Despite an increasing need for mobility, the annual marketing plan isn’t a relic of a lost age. It provides a clear path for strategic marketing plans that align to company business goals and targets.

However, it isn’t always easy. 

We spoke to marketing leaders about planning best practices to determine the ‘right way’ to go about it – thanks to our amazing customers for some insights!

Before we get into the specifics, it’s important to note the two main types of marketing planning.

  1. Annual planning involves static timelines, actions, and goals which are arduous to develop, but still viable and necessary.
  2. Continuous or agile planning is the day-to-day adjustments made to stick to your annual plan.

The following 6 phases can describe the annual marketing planning process:

Phase 1: Marketing Planning Starts with Your Business Strategy

Starting at the corporate level, the business strategy planning phase allows companies to iron out company priorities with a 1-3 year horizon. The CMO and board drive the process as they determine and re-evaluate goals for the next fiscal year. This phase is all about the big picture and orienting priorities. 

Phase 2: Organize Marketing’s Strategy Around Key Plans

Once company-wide objectives are determined, it’s time for the marketing executive team to step in. Overarching marketing goals are determined here. Whether it be campaigns, key milestones, or product launches, this phase is where marketing determines what markets to focus on. In addition, it determines industries to note, or positioning to be sought after. The revenue targets and projections are also determined in this phase and applied to specific markets and growth goals. 

It’s also time to kick off budget conversations in Phase 2. Initial conversations about funding should be discussed with marketing leads and aligned with plans.

Phase 3: Bring the Whole Marketing Team Together for Integrated Planning

Integrated planning allows a second level of marketing leadership to get their hands on plans and align them to execute key goals. It is the bridge between strategy and team planning. When approached correctly this allows functional and regional leaders to define their own plans alongside company priorities. This helps determine ideal targets and resources needed. 

This phase also gives teams the opportunity to identify points of collaboration and dependencies. In short, in the integrated planning phase, teamwork makes the dream work.

Phase 4: Every Team Builds Out Their Plans

The name says it all. This stage is for your teams (think regional marketing leaders) to consider their marketing strategy and build their own plans. These plans include team goals and metrics. It also includes individual growth and revenue planning that aligns with the overall marketing goals of your organization. 

The majority of resource negotiation was completed in Phase 3, so this phase is focused on specific team details including plans, budgets, and timelines. Areas of collaboration from the previous stage are also built into plans now. Also, marketing systems are put into place but not finalized.

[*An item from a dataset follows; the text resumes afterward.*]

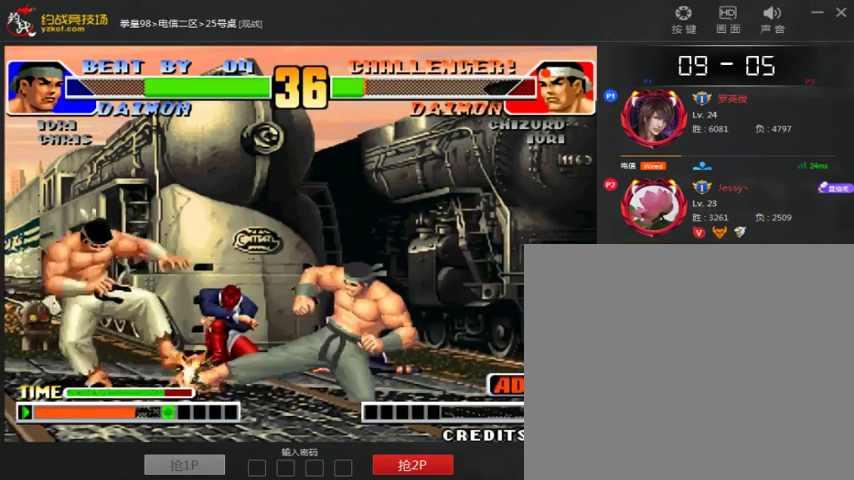
{"dt_ms": 500, "buttons": ["B"], "left_stick": "center", "events": [[33, "left_stick", "left"], [133, "left_stick", "center"]]}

Phase 5: Execute Your Strategic Marketing Plan

Initial plans are published, actions are set, and marketing systems are loaded with all the necessary information. Executing your strategic marketing plan is the last step. Execution begins the process of carrying out actions, testing, measuring, and adjustment. Implementing the new plan and providing a space for agile marketing activities to be implemented is an ongoing process.

Phase 6: Keep Marketing Plans Flexible with Ongoing Planning

As referenced above, ongoing planning is the planning that occurs constantly. It exists separate from the annual plan. To accommodate it, one must ensure the annual plan has adequate flexibility. 

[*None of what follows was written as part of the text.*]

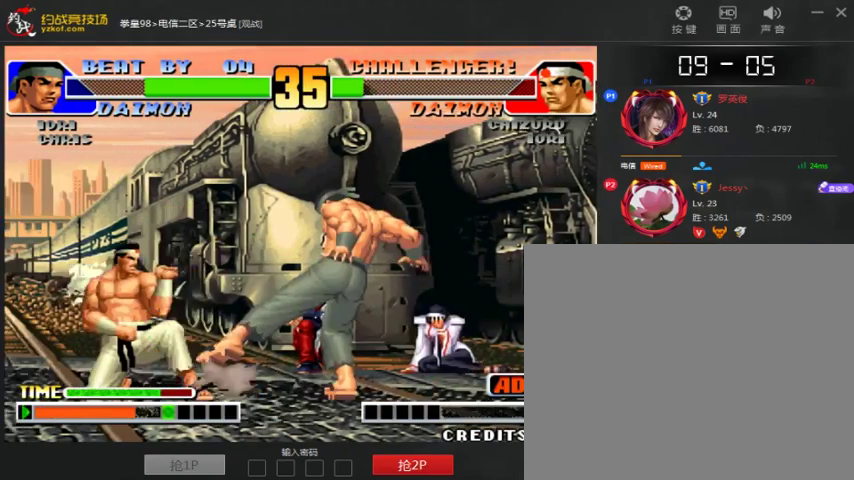
{"dt_ms": 500, "buttons": [], "left_stick": "down-right", "events": [[33, "B", "up"], [33, "left_stick", "right"], [267, "left_stick", "down-right"]]}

We have another blog all about implementing agile planning tips and tricks to check out. In the meantime, the snap shot view is that an agile marketing plan takes account of multiple plausible scenarios and balances both no-regret moves and scalable options. Having these options and an agile framework allows marketers to quickly adjust to unexpected changes.

My advice for marketers is to understand your mission and foundational priorities. Then be prepared to be flexible on almost everything else.

Kathleen Schaub, former IDC Analyst

Developing a rock-solid annual plan is a daunting task, but breaking it up into manageable phases will allow you to ensure that your strategic marketing plan provides a straight shot to company objectives and marketing impact.